The sun lay red on everything. There was still no hint of breeze.
Swathed in canvas, sewed up, weighted, Carl Peterson was carried to the plank and placed on it.
"Mumble-bumble-bumble-bee-bumble ... It ain't hard . . . Mumble-mumble . . . Remember, don't start slashing till you're under . . . And mind the barnacles!"
The plank was tipped. There was a splash. Seth Selden, unseen back of the mainsail, sewing up Eb Waters, caught the spirit of the performance and though uninstructed began to wail like a man in uncontrollable grief.
"Good," said Adam. "Mister Forbes—crawl to the cabin hatch and tell Lady Maisie to do that, too. Top of her lungs."
The boats of the coasters stirred restlessly.
Eb Waters was carried out, and Adam mumble-mumbled, and Waters was dumped.
Meanwhile Carl Peterson had surfaced on the far side, and he was being enshrouded again.
And soon Eb Waters came up there and was hauled in.
The Honorable Maisie proved to be a most convincing wailer, a banshee on a bad night. Just to hear her would have halted a rampaging lion.
Seth Selden tempered his own wails, saving his strength, only letting out a long low one every now and then. He was busy, of course. They were all busy.
Peterson had gone to his Maker for the third time and they were toting Eb Waters out for his third funeral when the coasters broke.
Somebody out there screamed. Boat after boat was turned.
The most Adam Long had hoped for was that they'd pull back a bit for a conference. He'd sought time, while he could pray for the coming of a land breeze and maybe think of something else.
But wild panic seized them. With a flash of oars, and bending low over the thwarts, they flustered away like a flock of shot-over birds.
An hour later, when the sun had set and a breeze had come at last, there was no sign of them.
"You have a voice of rare quality," the skipper told his passenger that night, "but I like it better up near like this."
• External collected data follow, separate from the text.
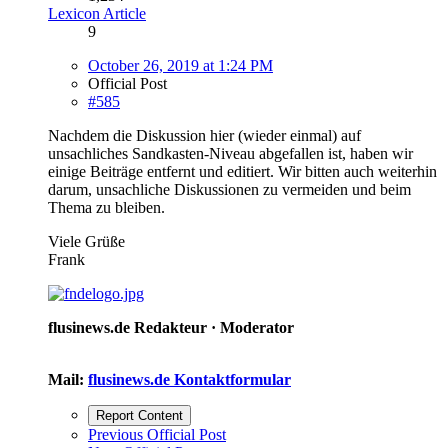
Lexicon Article
9
October 26, 2019 at 1:24 PM
Official Post
#585
Nachdem die Diskussion hier (wieder einmal) auf
unsachliches Sandkasten-Niveau abgefallen ist, haben wir
einige Beiträge entfernt und editiert. Wir bitten auch weiterhin
darum, unsachliche Diskussionen zu vermeiden und beim
Thema zu bleiben.
Viele Grüße
Frank
flusinews.de Redakteur ·
Moderator
Mail:
flusinews.de Kontaktformular
Report Content
Previous Official Post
"Maybe— Maybe what that man said is right."
"Maybe it is."'
"We keep on this way, Adam—the two of us here every day, every night—" She was trying to make it sound frivolous, as became her training, fashionable; but when he swiveled his eyes toward her he saw that she was staring mighty hard at a horizon that had nothing notably interesting about it and in fact could hardly be seen. "La, sir, it could even be that on some tropic night, under the rich rolling Caribbean moon, you could—well, sir, you could conceivably seduce me into bundling with you.
"You bundle with me," Adam said sententiously, "and it won't be with your skirt tied down over your feet."
She tried to laugh at this, but the sound of a sob was heard, and when she started away he was afraid he had wounded her. But she came right back.
"No, really, maybe you'd better, Adam! Better return to Jamaica!"
He looked at her a long time, and it all but made his heart stop, she was so beautiful. Sitting next to her, occasionally brushing her arm or being brushed by a stray fluttering lock of her hair, perhaps watching her hands in her lap, was not like this now—gazing smack into her eyes. He seemed to rock and wobble. He felt that he might explode, blow up like a bombard, or else faint dead away. It was too much. He couldn't keep it up.